___ INFORMATION SUPPLIED
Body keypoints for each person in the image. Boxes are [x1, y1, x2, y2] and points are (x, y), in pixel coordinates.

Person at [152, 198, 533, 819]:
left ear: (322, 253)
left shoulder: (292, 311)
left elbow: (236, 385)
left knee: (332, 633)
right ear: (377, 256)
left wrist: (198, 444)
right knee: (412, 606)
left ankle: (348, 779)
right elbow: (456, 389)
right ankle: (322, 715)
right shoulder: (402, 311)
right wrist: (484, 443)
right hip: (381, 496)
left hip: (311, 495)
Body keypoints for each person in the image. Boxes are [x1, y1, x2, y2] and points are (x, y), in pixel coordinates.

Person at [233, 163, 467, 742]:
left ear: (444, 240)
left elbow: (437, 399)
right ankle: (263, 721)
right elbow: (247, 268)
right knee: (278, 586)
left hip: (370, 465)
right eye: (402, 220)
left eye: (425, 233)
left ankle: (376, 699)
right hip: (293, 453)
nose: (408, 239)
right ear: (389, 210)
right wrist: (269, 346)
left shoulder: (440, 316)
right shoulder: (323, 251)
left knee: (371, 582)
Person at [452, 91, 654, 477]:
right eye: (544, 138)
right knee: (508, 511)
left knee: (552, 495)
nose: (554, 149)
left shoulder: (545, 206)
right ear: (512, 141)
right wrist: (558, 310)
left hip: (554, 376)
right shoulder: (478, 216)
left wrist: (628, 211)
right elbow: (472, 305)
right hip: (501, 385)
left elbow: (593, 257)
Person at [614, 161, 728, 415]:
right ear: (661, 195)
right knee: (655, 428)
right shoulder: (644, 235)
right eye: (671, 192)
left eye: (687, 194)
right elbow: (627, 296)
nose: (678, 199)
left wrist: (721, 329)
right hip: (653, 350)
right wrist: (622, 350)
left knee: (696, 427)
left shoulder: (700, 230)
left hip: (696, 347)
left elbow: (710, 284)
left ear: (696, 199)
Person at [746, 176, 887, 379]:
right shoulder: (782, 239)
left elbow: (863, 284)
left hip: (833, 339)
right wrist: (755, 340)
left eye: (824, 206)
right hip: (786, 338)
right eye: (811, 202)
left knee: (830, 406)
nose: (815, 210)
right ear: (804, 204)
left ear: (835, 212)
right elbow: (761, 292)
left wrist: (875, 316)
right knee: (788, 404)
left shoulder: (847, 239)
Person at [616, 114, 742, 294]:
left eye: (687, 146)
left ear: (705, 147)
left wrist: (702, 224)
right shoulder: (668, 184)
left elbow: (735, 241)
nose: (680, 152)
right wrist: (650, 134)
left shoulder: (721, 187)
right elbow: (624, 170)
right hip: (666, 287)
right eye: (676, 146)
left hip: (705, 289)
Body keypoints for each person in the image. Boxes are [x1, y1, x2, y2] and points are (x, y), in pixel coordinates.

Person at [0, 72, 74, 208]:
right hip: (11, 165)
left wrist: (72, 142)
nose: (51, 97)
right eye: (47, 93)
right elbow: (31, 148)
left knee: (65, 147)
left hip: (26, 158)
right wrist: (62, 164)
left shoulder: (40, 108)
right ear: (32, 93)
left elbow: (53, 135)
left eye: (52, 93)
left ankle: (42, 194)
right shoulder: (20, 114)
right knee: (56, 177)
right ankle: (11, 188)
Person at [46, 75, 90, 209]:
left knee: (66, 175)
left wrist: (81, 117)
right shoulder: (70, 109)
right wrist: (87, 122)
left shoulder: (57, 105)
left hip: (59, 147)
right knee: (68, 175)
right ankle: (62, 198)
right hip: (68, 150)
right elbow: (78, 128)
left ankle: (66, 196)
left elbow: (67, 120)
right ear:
______
*WORK TO COMPLETE*
The full data, transcribed without change, is the expected answer.

*TASK SOLUTION*
Body keypoints for each person in the image. Boxes are [x1, y1, x2, y2] and points are (x, y), in pixel coordinates.

Person at [152, 198, 533, 819]:
left ear: (322, 253)
left shoulder: (292, 311)
left elbow: (236, 385)
left knee: (332, 633)
right ear: (377, 256)
left wrist: (198, 444)
right knee: (412, 606)
left ankle: (348, 779)
right elbow: (456, 389)
right ankle: (322, 715)
right shoulder: (402, 311)
right wrist: (484, 443)
right hip: (381, 496)
left hip: (311, 495)
Body keypoints for each person in the image. Boxes are [x1, y1, x2, y2] and points are (x, y), in pixel coordinates.

Person at [233, 163, 467, 742]:
left ear: (444, 240)
left elbow: (437, 399)
right ankle: (263, 721)
right elbow: (247, 268)
right knee: (278, 586)
left hip: (370, 465)
right eye: (402, 220)
left eye: (425, 233)
left ankle: (376, 699)
right hip: (293, 453)
nose: (408, 239)
right ear: (389, 210)
right wrist: (269, 346)
left shoulder: (440, 316)
right shoulder: (323, 251)
left knee: (371, 582)
Person at [452, 91, 654, 477]:
right eye: (544, 138)
right knee: (508, 511)
left knee: (552, 495)
nose: (554, 149)
left shoulder: (545, 206)
right ear: (512, 141)
right wrist: (558, 310)
left hip: (554, 376)
right shoulder: (478, 216)
left wrist: (628, 211)
right elbow: (472, 305)
right hip: (501, 385)
left elbow: (593, 257)
Person at [614, 161, 728, 415]:
right ear: (661, 195)
right knee: (655, 428)
right shoulder: (644, 235)
right eye: (671, 192)
left eye: (687, 194)
right elbow: (627, 296)
nose: (678, 199)
left wrist: (721, 329)
right hip: (653, 350)
right wrist: (622, 350)
left knee: (696, 427)
left shoulder: (700, 230)
left hip: (696, 347)
left elbow: (710, 284)
left ear: (696, 199)
Person at [746, 176, 887, 379]:
right shoulder: (782, 239)
left elbow: (863, 284)
left hip: (833, 339)
right wrist: (755, 340)
left eye: (824, 206)
right hip: (786, 338)
right eye: (811, 202)
left knee: (830, 406)
nose: (815, 210)
right ear: (804, 204)
left ear: (835, 212)
right elbow: (761, 292)
left wrist: (875, 316)
right knee: (788, 404)
left shoulder: (847, 239)
Person at [616, 114, 742, 294]:
left eye: (687, 146)
left ear: (705, 147)
left wrist: (702, 224)
right shoulder: (668, 184)
left elbow: (735, 241)
nose: (680, 152)
right wrist: (650, 134)
left shoulder: (721, 187)
right elbow: (624, 170)
right hip: (666, 287)
right eye: (676, 146)
left hip: (705, 289)
Body keypoints for each person in the image. Boxes are [x1, y1, x2, y2] and points are (x, y), in pixel coordinates.

Person at [0, 72, 74, 208]:
right hip: (11, 165)
left wrist: (72, 142)
nose: (51, 97)
right eye: (47, 93)
right elbow: (31, 148)
left knee: (65, 147)
left hip: (26, 158)
right wrist: (62, 164)
left shoulder: (40, 108)
right ear: (32, 93)
left elbow: (53, 135)
left eye: (52, 93)
left ankle: (42, 194)
right shoulder: (20, 114)
right knee: (56, 177)
right ankle: (11, 188)
Person at [46, 75, 90, 209]:
left knee: (66, 175)
left wrist: (81, 117)
right shoulder: (70, 109)
right wrist: (87, 122)
left shoulder: (57, 105)
left hip: (59, 147)
right knee: (68, 175)
right ankle: (62, 198)
right hip: (68, 150)
right elbow: (78, 128)
left ankle: (66, 196)
left elbow: (67, 120)
right ear:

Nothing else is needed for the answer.